Trump, who formally announced last Tuesday night he is seeking the 2024 GOP nomination, is already reportedly pushing for a confrontational approach. According to a pre-election Rolling Stone article, Trump has been calling his House allies, asking about their plans to impeach Biden.

But the Republicans will have to face the fact that, although they flipped House control, the results were far more red ripple than red wave.
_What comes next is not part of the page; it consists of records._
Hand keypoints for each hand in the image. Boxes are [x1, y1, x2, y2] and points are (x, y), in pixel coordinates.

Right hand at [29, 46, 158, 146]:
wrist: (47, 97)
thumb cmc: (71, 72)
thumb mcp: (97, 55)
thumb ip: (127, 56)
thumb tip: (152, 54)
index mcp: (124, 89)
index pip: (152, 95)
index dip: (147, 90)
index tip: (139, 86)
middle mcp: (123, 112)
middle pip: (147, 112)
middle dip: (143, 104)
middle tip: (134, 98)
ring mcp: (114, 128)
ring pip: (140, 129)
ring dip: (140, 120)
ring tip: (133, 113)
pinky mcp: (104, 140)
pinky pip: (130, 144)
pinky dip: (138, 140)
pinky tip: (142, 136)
Their margin will rival the outgoing Democrats in having the smallest House majority in 70 years.

The margin was almost identical when the Democrats regained the House in 1954 in the first midterm election of President Dwight D. Eisenhower’s administration, after Republican had held a similarly narrow majority the prior two years.

But the climate was far different, and their leader, Speaker Sam Rayburn, was a Texan who worked closely with fellow Texas natives Lyndon Johnson, the Senate Democratic leader, and Eisenhower.

Those kinds of cross-party relationships don’t exist in today’s hyper-partisan world, so McCarthy will be pretty much flying solo.